*EXCERPT PROVIDED:*
— Begin —

Pi (π) is a mathematical constant defining the ratio between a circle's circumference and its diameter. In other words, if you divide a circle's circumference by its diameter, you always get the same number, which is approximately equal to 3.14159.
Pi is an irrational number, meaning it has an infinite sequence of non-repeating decimals and cannot be expressed exactly as a fraction.
Pi (π) is present in numerous physics formulas, due to its relationship with circles, waves, and oscillations. Here are some examples of Pi's use in physics formulas:
Circular kinematics: For uniform circular motion, the angular velocity (ω) is defined as ω = 2πf, where f is the frequency. The linear velocity (v) is given by v = ωR, where R is the circle's radius.
Area and volume: The formulas for calculating the area of a disk (A = πR²) and the volume of a cylinder (V = πR²h), a sphere (V = 4/3πR³), or a cone (V = 1/3πR²h) all involve Pi.
Biot-Savart law: This law describes the magnetic field created by an electric current. In the case of an infinitely long and straight wire, the magnetic field at a distance R from the wire is B = (μ₀I)/(2πR), where μ₀ is the magnetic permeability of the vacuum and I is the current intensity.

— End —

*SUPPLIED MATERIAL:*
— Begin —

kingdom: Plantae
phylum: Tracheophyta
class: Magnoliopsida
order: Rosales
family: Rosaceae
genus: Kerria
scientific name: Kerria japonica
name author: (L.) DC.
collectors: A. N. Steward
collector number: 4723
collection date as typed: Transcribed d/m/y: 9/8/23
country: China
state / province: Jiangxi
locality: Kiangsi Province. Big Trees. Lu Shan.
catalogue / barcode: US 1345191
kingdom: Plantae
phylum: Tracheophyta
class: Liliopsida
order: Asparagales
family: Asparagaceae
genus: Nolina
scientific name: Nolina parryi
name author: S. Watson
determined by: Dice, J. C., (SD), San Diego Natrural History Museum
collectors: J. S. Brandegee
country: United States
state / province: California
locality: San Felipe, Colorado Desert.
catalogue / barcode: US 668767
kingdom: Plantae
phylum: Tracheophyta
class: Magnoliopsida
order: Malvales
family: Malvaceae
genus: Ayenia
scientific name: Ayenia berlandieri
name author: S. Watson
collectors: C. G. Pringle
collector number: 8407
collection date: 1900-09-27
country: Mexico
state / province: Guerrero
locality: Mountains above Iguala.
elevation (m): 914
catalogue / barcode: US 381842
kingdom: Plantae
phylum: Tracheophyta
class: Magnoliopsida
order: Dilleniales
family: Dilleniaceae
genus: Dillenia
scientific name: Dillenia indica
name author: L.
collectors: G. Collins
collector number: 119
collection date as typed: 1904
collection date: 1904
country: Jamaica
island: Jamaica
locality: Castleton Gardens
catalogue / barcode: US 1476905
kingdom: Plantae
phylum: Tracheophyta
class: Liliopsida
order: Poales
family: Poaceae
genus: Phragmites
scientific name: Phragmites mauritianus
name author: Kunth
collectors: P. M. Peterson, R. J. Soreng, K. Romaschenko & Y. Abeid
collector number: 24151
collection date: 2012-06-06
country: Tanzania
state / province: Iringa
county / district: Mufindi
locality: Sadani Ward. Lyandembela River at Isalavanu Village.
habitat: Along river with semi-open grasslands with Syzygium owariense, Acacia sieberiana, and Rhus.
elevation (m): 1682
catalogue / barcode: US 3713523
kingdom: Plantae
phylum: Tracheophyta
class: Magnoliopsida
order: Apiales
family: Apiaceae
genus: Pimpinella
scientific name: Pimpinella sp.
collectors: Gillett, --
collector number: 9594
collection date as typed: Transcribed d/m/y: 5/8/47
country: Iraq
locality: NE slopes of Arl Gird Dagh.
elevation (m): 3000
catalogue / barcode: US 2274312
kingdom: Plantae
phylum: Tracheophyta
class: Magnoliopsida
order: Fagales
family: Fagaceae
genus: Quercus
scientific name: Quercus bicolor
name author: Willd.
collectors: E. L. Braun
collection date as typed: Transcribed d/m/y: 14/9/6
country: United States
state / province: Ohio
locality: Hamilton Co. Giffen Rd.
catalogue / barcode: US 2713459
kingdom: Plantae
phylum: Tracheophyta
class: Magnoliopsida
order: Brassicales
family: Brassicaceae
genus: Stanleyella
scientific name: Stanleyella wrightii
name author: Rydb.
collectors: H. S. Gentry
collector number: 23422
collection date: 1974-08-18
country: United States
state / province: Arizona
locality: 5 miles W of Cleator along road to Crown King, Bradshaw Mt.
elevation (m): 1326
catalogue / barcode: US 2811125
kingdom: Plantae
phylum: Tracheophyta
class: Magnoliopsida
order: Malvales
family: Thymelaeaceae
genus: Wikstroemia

— End —

*EXERCISES:*
1 > Retype the passage from the excerpt on pi in physics, between "Pi is an irrational" and "all involve Pi.", inclusive.
2 > Continue the excerpt on pi in physics formulas, beginning after its final sentence.

*THE RESULTS:*
1 >
Pi is an irrational number, meaning it has an infinite sequence of non-repeating decimals and cannot be expressed exactly as a fraction.
Pi (π) is present in numerous physics formulas, due to its relationship with circles, waves, and oscillations. Here are some examples of Pi's use in physics formulas:
Circular kinematics: For uniform circular motion, the angular velocity (ω) is defined as ω = 2πf, where f is the frequency. The linear velocity (v) is given by v = ωR, where R is the circle's radius.
Area and volume: The formulas for calculating the area of a disk (A = πR²) and the volume of a cylinder (V = πR²h), a sphere (V = 4/3πR³), or a cone (V = 1/3πR²h) all involve Pi.

2 >
Orbital period: The period (T) of an object in circular orbit around a central mass (M) is given by T = 2π√(a³/G(M+m)), where a is the average distance between the two objects (the semi-major axis of the orbit), G is the universal gravitational constant, and m is the mass of the orbiting object. This formula is derived from Kepler's third law and is valid for circular and elliptical orbits.
Harmonic oscillator formulas: In the case of a simple harmonic oscillator, such as a spring or a pendulum, the period (T) is defined by T = 2π√(m/k) for a spring and T = 2π√(l/g) for a pendulum, where m is the mass, k is the spring constant, l is the pendulum length, and g is the acceleration due to gravity.
Coulomb's law: The electrostatic force (F) between two point charges (q₁ and q₂) is given by F = (kq₁q₂)/r², where r is the distance between the charges and k = 1/(4πε₀), with ε₀ being the electric permittivity of the vacuum.
Heisenberg formula: Heisenberg's uncertainty principle states that it is impossible to know both the position (Δx) and the momentum (Δp) of a particle with infinite precision simultaneously. The uncertainty relation is given by ΔxΔp ≥ ħ/2, where ħ = h/(2π) is the reduced Planck constant.

Sound frequency

The frequency of a sound is the measurement of the number of cycles per second of a sound wave. When a sound source produces sound, it creates vibrations in the air (or any other medium) that propagate as sound waves. The frequency of a sound is the number of complete cycles of these vibrations that occur in one second.
The higher the frequency, the higher the sound, and the lower the frequency, the lower the sound. Frequency is measured in Hertz (Hz), which is the unit of frequency measurement. One Hertz represents one vibration per second. For example, a frequency of 1000 Hz corresponds to 1000 vibrations per second.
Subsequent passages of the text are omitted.